== SOURCE EXTRACT ==
- Opening Delimiter -

What assessment was done other than the ?

The history of the youngster would suggest he might have serious

problems with attachment. I have worked with quite a few kids with

attachment disorder. The impulsive nature of these kids is not

necessarily ADD. They do not respond to relationships, and are often

times hypervigilant. This constant scanning of the environment can

look very much like the inattention you would see in ADD but its roots

are very different.

I would always start with a thorough diagnostic assessment and history

with a child like this. I would suggest having the parents fill out

Amens ADD subtype checklist and do some comparison between that

and the eeg assessment. I would also suggest a trauma history

checklist or an attachment checklist such as the RAD-Q.

I have had most success training these kids with Roshi, placements and

protocol based on assessment. In most of the cases I have done the

bulk of training at F7 F8 two channel (Roshi). Sebern Fisher has done

a lot of writing on NFB and attachment. She has a very specific

protocol she uses. Perhaps someone on the list has the specifics of

that protocol. I would not, however, use that protocol unless you were

very certain that RAD a problem.

- Closing Delimiter -

== ENTRIES SUPPLIED ==
- Opening Delimiter -

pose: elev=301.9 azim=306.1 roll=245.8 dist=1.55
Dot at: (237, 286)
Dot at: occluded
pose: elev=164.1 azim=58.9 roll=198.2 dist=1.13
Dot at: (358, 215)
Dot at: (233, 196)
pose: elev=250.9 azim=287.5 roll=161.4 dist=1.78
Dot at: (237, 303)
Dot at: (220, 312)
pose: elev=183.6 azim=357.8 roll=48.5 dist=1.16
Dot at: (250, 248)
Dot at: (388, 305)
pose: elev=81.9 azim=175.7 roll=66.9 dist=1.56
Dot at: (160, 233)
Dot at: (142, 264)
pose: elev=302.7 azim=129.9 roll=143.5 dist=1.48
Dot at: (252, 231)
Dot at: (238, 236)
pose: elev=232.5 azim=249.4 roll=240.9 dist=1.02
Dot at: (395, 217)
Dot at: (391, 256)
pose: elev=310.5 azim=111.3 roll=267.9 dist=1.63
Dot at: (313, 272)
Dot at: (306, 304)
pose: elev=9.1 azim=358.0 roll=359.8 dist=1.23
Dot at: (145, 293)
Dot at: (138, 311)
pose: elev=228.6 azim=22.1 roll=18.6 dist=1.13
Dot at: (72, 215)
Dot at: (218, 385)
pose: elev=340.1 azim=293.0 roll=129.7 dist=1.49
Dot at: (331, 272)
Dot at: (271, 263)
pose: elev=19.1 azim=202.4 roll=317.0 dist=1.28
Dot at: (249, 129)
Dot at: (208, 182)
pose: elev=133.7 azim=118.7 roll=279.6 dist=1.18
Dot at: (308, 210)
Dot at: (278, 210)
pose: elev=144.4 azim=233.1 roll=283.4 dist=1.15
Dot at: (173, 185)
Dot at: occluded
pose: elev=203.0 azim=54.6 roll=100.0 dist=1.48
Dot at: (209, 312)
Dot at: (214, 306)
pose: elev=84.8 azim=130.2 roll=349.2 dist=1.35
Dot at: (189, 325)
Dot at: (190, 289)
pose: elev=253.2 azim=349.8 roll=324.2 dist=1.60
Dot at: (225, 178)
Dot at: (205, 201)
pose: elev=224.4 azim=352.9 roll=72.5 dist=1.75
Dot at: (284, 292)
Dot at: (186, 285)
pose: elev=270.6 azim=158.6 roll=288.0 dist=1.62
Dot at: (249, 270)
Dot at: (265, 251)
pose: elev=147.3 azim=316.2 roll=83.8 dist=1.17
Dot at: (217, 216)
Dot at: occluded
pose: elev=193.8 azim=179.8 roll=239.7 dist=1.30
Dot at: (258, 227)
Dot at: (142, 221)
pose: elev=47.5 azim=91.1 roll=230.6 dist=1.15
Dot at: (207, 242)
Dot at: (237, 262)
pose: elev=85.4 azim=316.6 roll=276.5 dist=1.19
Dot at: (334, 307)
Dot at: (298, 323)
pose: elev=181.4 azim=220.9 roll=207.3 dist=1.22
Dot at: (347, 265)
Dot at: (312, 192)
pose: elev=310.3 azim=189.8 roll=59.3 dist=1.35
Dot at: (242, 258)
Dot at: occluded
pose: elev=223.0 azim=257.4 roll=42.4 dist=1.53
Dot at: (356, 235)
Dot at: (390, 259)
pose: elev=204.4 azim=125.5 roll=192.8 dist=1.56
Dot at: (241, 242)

- Closing Delimiter -

== ACTIVITY LIST ==
a: From the post on attachment disorder, list every checklist the writer suggests using with a child like this.
b: According to the post on attachment disorder, why might the inattention seen in these kids not be ADD?
c: Translate this sentence from the post on attachment disorder into Spanish: "Sebern Fisher has done a lot of writing on NFB and attachment."

== RESULTS BY TASK ==
a:
- Amens ADD subtype checklist
- A trauma history checklist
- An attachment checklist such as the RAD-Q

b: Kids with attachment disorder are often hypervigilant. Their constant scanning of the environment can look very much like ADD inattention, but its roots are very different.

c: Sebern Fisher ha escrito mucho sobre NFB y el apego.